- Born: c. 1958 Guanajato, Mexico
- Occupations: Health and community support worker
- Organization: Campesinos Sin Fronteras
- Honours: Arizona Women's Hall of Fame, 2023

= Emma Torres =

American community activist

Emma Torres (born c. 1959) is an American community and migrant rights activist from Arizona. In 1999 she co-founded Campesinos Sin Fronteras (Farmers without Borders), an organization dedicated to supporting immigrants and farm workers in the United States. She has spent over 40 years advocating for immigrant farm workers. In 2023, in recognition for her community involvement Torres was inducted into the Arizona Women's Hall of Fame.

== Biography ==
Emma Torres was born into a migrant farmworker family in Guanajato, Mexico. At age 5, she moved to San Luis, Arizona with her family. She first began working at farms in California when she was 13 years old. She did not finish elementary school. At age 24, her first husband died of leukemia. She could not speak English and had two children to raise. She pushed herself into education to make a better life for her children, later earning a bachelor's and masters degree.

In 1994, Torres and other local farmworkers and advocates in San Luis, Arizona organized the first Dia Del Campesino (Day of the Farm Worker) to provide community health support and access to services for workers in Yuma County, Arizona. Yuma County is one of the United States' biggest agricultural regions for winter produce and where more than 40,000 mostly migrant farmworkers work each season. Inspired by the success of this event, five years later in 1999, Torres co-founded Campesinos Sin Fronteras.

Torres has described the holistic support required by community health workers serving migrant and the low income population in her rural community, "I might go to someone’s home to talk about diabetes, but when I get there I see they have nothing to eat, they have a child in jail, or there is a situation of domestic violence and/or extreme poverty. All of these things need to be taken into account, so the promoter needs to have very good people skills in order to understand all this and help people in all of these possible ways. You can’t come in to solve one problem and just leave all the others unsolved."

## GIVEN ENTRIES:
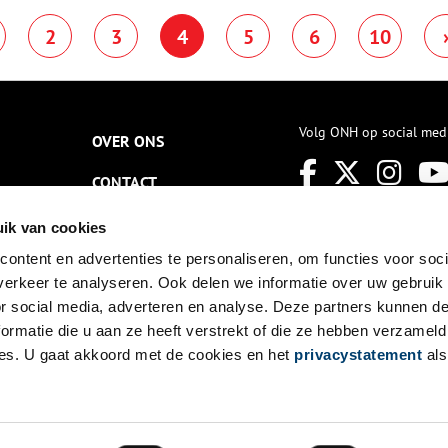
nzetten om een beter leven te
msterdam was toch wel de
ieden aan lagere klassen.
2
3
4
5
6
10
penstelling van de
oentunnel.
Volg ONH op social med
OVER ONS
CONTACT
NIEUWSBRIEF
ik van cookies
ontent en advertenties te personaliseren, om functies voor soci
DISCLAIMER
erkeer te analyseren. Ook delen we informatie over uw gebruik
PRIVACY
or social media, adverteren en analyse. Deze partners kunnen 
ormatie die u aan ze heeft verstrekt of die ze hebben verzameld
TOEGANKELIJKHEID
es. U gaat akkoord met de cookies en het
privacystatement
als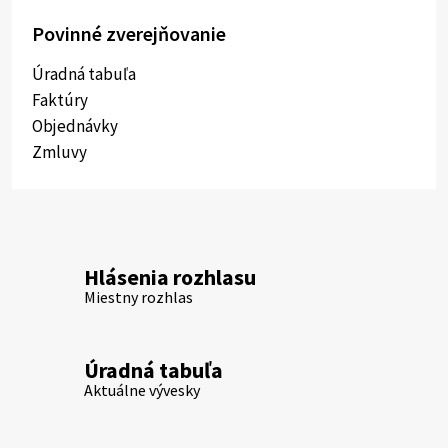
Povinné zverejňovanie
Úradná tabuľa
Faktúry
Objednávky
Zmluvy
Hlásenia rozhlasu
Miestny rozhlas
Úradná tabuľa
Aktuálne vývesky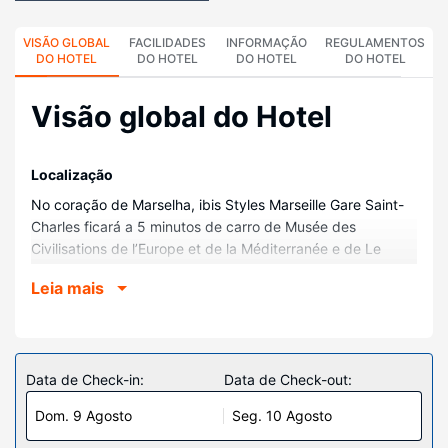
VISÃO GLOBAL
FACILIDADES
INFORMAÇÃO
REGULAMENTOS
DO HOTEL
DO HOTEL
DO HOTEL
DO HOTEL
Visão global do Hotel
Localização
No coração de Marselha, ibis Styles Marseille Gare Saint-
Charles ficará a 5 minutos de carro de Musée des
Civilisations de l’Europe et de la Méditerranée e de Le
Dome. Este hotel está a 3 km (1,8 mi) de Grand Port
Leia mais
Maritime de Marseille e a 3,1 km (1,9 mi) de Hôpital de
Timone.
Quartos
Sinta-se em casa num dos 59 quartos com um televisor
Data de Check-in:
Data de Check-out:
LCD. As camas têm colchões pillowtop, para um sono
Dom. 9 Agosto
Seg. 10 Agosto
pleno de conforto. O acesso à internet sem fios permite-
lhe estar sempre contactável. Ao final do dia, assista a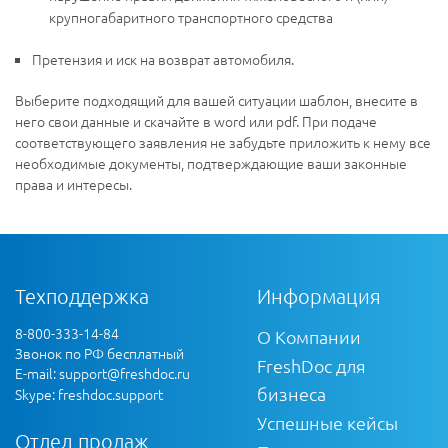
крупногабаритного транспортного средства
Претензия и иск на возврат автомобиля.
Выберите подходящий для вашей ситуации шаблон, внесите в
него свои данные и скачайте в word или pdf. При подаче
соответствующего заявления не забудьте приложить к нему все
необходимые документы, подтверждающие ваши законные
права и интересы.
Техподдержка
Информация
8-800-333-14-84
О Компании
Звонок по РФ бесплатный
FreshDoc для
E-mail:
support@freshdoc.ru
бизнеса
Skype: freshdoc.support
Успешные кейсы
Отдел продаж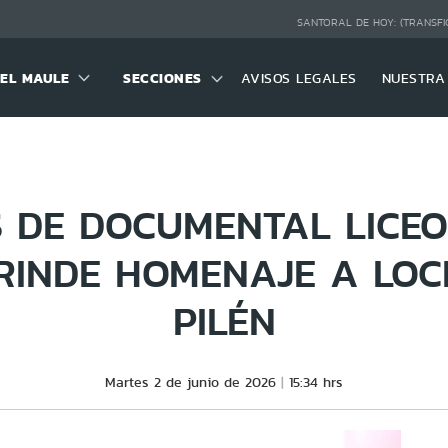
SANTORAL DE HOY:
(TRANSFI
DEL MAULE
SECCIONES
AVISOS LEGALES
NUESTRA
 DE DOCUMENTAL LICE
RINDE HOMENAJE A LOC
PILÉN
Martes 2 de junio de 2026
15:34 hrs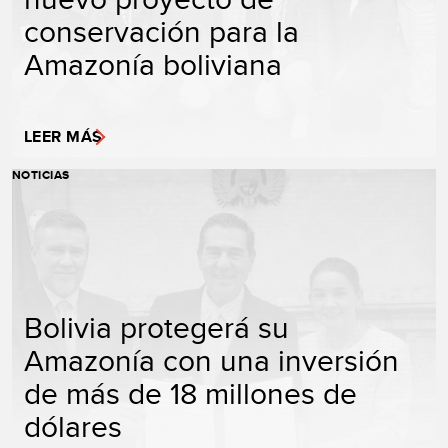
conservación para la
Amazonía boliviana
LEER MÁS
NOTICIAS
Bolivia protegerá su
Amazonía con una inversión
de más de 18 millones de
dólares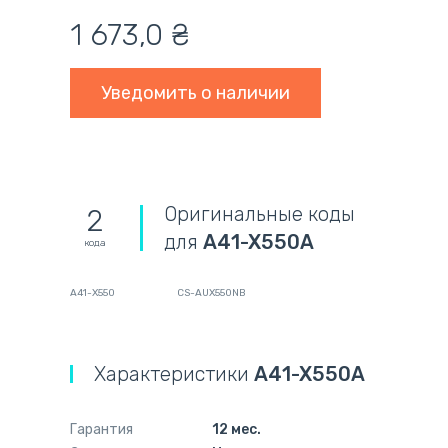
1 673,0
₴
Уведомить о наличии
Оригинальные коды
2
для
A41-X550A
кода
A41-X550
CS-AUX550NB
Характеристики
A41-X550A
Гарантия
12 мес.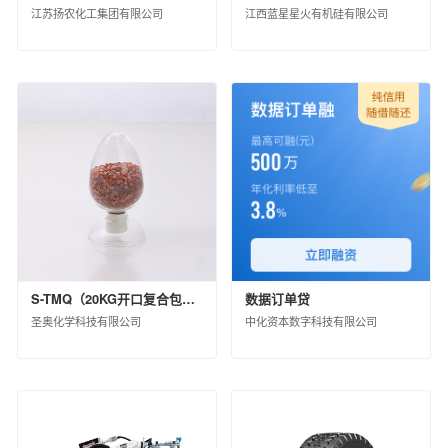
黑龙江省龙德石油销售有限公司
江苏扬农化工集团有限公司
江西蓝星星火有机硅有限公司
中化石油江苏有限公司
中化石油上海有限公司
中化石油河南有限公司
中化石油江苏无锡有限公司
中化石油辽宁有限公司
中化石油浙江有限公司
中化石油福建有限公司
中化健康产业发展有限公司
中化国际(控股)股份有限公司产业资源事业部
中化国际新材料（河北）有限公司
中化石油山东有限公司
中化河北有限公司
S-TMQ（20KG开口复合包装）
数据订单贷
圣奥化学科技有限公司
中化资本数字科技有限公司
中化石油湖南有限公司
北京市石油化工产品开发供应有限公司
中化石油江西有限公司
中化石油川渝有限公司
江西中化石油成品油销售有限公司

## DIRECTIONS:
**a)** According to the Emma Torres article, where did Torres move with her family at age 5?
**b)** Please write out the passage of the Emma Torres article between "American community activist" and "Hall of Fame.", inclusive.
**c)** Resume the Emma Torres article after its last sentence and keep writing.
The material comes from a source other than the Emma Torres article.

## TASK RESULTS:
**a)** San Luis, Arizona.

**b)**
American community activist

Emma Torres (born c. 1959) is an American community and migrant rights activist from Arizona. In 1999 she co-founded Campesinos Sin Fronteras (Farmers without Borders), an organization dedicated to supporting immigrants and farm workers in the United States. She has spent over 40 years advocating for immigrant farm workers. In 2023, in recognition for her community involvement Torres was inducted into the Arizona Women's Hall of Fame.

**c)**
=== Campesinos Sin Fronteras ===

Campesinos Sin Fronteras offers community health support, domestic violence support, health screenings and services for farm workers and migrants who often do not qualify for health insurance in the United States. The organization additionally supports advocacy for migrant workers rights and labor laws. Campesinos Sin Fronteras has become a model program that has inspired other community support organizations for farm workers across the United States. The organization operated two community health offices in San Luis and Somerton, Arizona.

Today, Torres remains the executive director of Campesinos Sin Fronteras. She is a nationally recognized Hispanic leader and immigrant activist. Under Torres' leadership, Campesinos Sin Fronteras has collaborated with the University of Arizona, the National Institute of Health and the United States Department of Health and Human Services to expand their programming for vulnerable populations. Campesinos sin Fronteras has worked both in Arizona and across the border to help their community confront health emergencies such as the Zika virus and the COVID-19 pandemic. In 2019, the organization initiated a summer youth leadership program for teenage children of farm workers. The organization serves more than 12,000 people from the Yuma community each year.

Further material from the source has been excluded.